Generators

A generator is a component that takes in a prompt and outputs a structured response. Generators ideally are lightweight and can be run in parallel. Keeping a generator light is important because you can have multiple generators in your pipeline. By light, we mean that the generator should be focusing on a single task and not trying to do too much. A single task can vary from extracting a concept to generating a list of questions from a piece of text.

You can create a simple question generator that takes a piece of text and generates a question that can be answered using that text. Here's an example:

from lamini.experiment.generators import BaseGenerator

# Create a simple question generator
question_generator = BaseGenerator(
    name="question_generator",
    model="meta-llama/Llama-3.1-8B-Instruct",
    instruction="Generate a question that can be answered using this text: {text}",
    output_type={"question": "str"}
)

# Use the generator
text = "The first human to walk on the moon was Neil Armstrong in 1969."
result = question_generator(PromptObject(data={"text": text}))
print(result.response["question"])
# Example output: "Who was the first person to walk on the moon?"

You can iterate with generators based on the task you want to accomplish. For example, if you want to extract high level concepts from multiple questions, you can use the QuestionsToConceptsGenerator.

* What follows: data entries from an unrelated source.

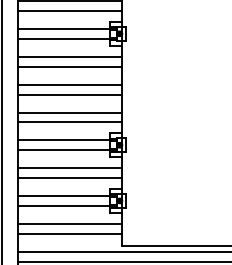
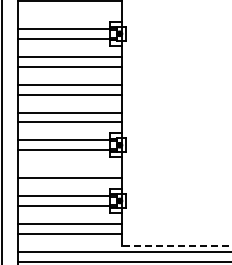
line at (70, 10): present -> none
line at (70, 168): present -> none
line at (176, 245): solid -> dashed
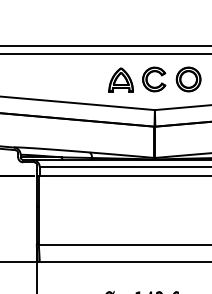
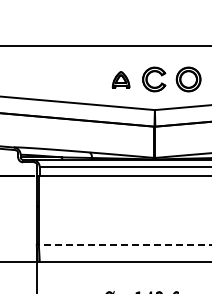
line at (105, 53): present -> none
part at (120, 79) size: 26x26 px -> 20x18 px
line at (124, 245): solid -> dashed
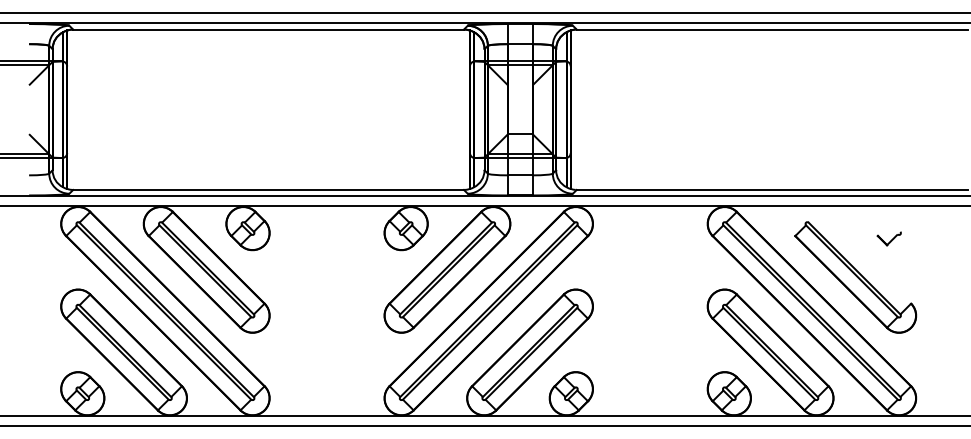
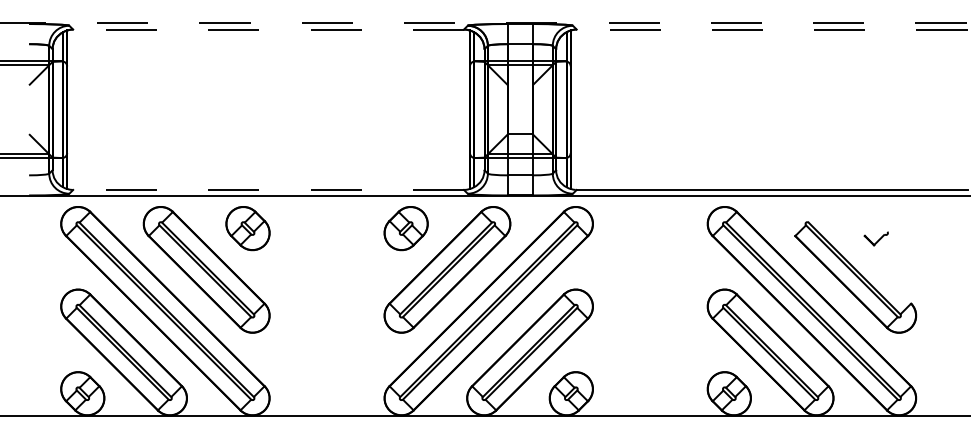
line at (484, 13): present -> none
line at (485, 23): solid -> dashed
line at (268, 29): solid -> dashed
line at (771, 29): solid -> dashed
line at (268, 189): solid -> dashed
line at (484, 206): present -> none
part at (888, 238) position: (888, 238) -> (875, 238)
line at (484, 425): present -> none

from lamini.experiment.generators import QuestionToConceptGenerator

# Create a generator
concept_generator = QuestionToConceptGenerator(
    name="concept_generator",
    model="meta-llama/Llama-3.1-8B-Instruct",
    instruction="Extract a key concept from this question: {question}",
    output_type={"concept": "str"}
)

If you want to customize a generator, you can do so by subclassing the BaseGenerator. Here's a complete example:

from lamini.experiment.generators import BaseGenerator
from lamini.generation.base_prompt_object import PromptObject
from pydantic import BaseModel

class ConceptOutput(BaseModel):
    concept: str
    confidence: float

class CustomGenerator(BaseGenerator):
    def __init__(self):
        super().__init__(
            name="custom_generator",
            instruction="Analyze this text and extract the main concept: {text}",
            model="meta-llama/Llama-3.1-8B-Instruct",
            output_type=ConceptOutput
        )

    def preprocess(self, prompt_obj: PromptObject) -> PromptObject:
        # Optional: Modify the prompt before generation
        return prompt_obj

    def postprocess(self, prompt_obj: PromptObject) -> PromptObject:
        # Optional: Process the results after generation
        return prompt_obj

The BaseGenerator provides several key features: - Structured input/output handling - Template-based instructions with metadata injection - Pre and post-processing hooks - Error handling and logging - Result storage and transformation

Available Generators

Generator	Description
`QuestionsToConceptsGenerator`	Extracts concepts from multiple questions
`QuestionToConceptGenerator`	Extracts concepts from a single question
`ConceptToSQLInterpretationGenerator`	Converts concepts into SQL interpretations
`SchemaToSQLGenerator`	Generates SQL queries based on database schema
`SQLDebuggerGenerator`	Helps debug and fix SQL queries
`ComparativeQuestionGenerator`	Generates questions that compare different aspects
`EdgeCaseQuestionGenerator`	Creates questions focusing on edge cases and boundary conditions
`GranularQuestionGenerator`	Generates detailed, specific questions
`ParaphrasingQuestionGenerator`	Rephrases questions in different ways
`PatternQuestionGenerator`	Creates questions based on specific patterns
`QuestionDecomposerGenerator`	Breaks down complex questions into simpler components
`VariationQuestionGenerator`	Generates variations of existing questions
`SaveGenerator`	Handles saving and persistence of generator outputs

Best Practices

Start with as few generators as possible. For example, just 1 QuestionAnswerGenerator, or 1 QuestionGenerator and 1 AnswerGenerator. Run the pipeline and check the generated data, identify issues.
Iterate by modifying the prompt or generators These pre-built generators give you a framework and a gooding starting point. However, it is very likely that you will need to modify each generator to make it work for your use case and specific data. You can experiment with modifying the prompts, decoupling a big generator into small ones, adding more generators, and so on.